[TO DO]
How many lines in the records below contain the string "муниципального"? Answer with the number alone.
-- Opening Marker --
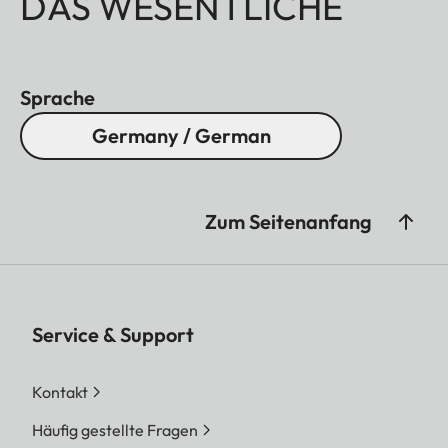
DAS WESENTLICHE
Sprache
Germany / German
Zum Seitenanfang
Service & Support
Kontakt
Häufig gestellte Fragen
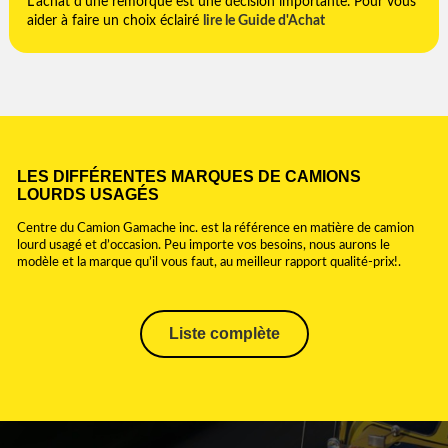
L’achat d’une remorque est une décision importante. Pour vous
aider à faire un choix éclairé
lire le Guide d'Achat
LES DIFFÉRENTES MARQUES DE CAMIONS
LOURDS USAGÉS
Centre du Camion Gamache inc. est la référence en matière de camion
lourd usagé et d’occasion. Peu importe vos besoins, nous aurons le
modèle et la marque qu’il vous faut, au meilleur rapport qualité-prix!.
Liste complète
ALUTREC
ASETRAIL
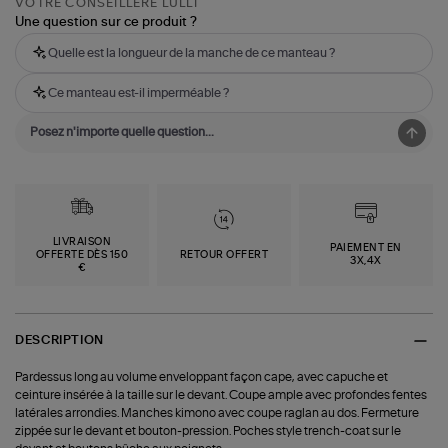
VOTRE CONSEILLÈRE LULLI
Une question sur ce produit ?
Quelle est la longueur de la manche de ce manteau ?
Ce manteau est-il imperméable ?
LIVRAISON
PAIEMENT EN
OFFERTE DÈS 150
RETOUR OFFERT
3X,4X
€
DESCRIPTION
Pardessus long au volume enveloppant façon cape, avec capuche et
ceinture insérée à la taille sur le devant. Coupe ample avec profondes fentes
latérales arrondies. Manches kimono avec coupe raglan au dos. Fermeture
zippée sur le devant et bouton-pression. Poches style trench-coat sur le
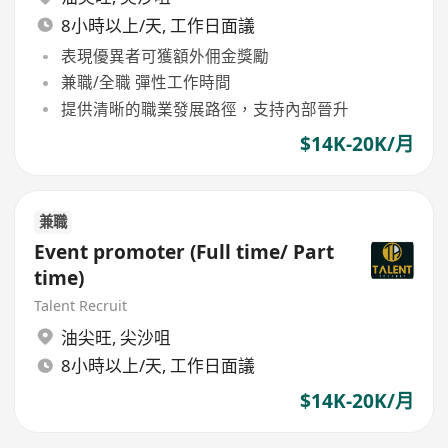
8小時以上/天, 工作日面議
表現優異者可獲額外佣金獎勵
兼職/全職 彈性工作時間
提供清晰的職業發展路徑，支持內部晉升
$14K-20K/月
兼職
Event promoter (Full time/ Part
time)
Talent Recruit
油尖旺
,
尖沙咀
8小時以上/天, 工作日面議
$14K-20K/月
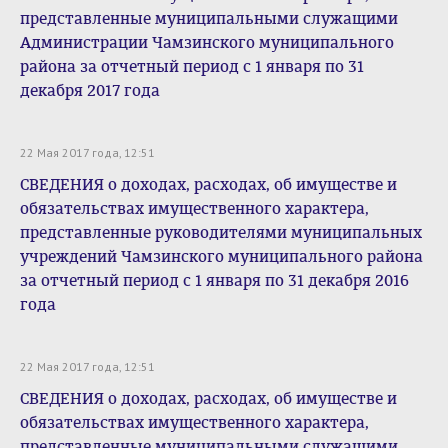
представленные муниципальными служащими
Администрации Чамзинского муниципального
района за отчетный период с 1 января по 31
декабря 2017 года
22 Мая 2017 года, 12:51
СВЕДЕНИЯ о доходах, расходах, об имуществе и
обязательствах имущественного характера,
представленные руководителями муниципальных
учреждений Чамзинского муниципального района
за отчетный период с 1 января по 31 декабря 2016
года
22 Мая 2017 года, 12:51
СВЕДЕНИЯ о доходах, расходах, об имуществе и
обязательствах имущественного характера,
представленные муниципальными служащими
-- Closing Marker --
[SOLUTION BELOW]
2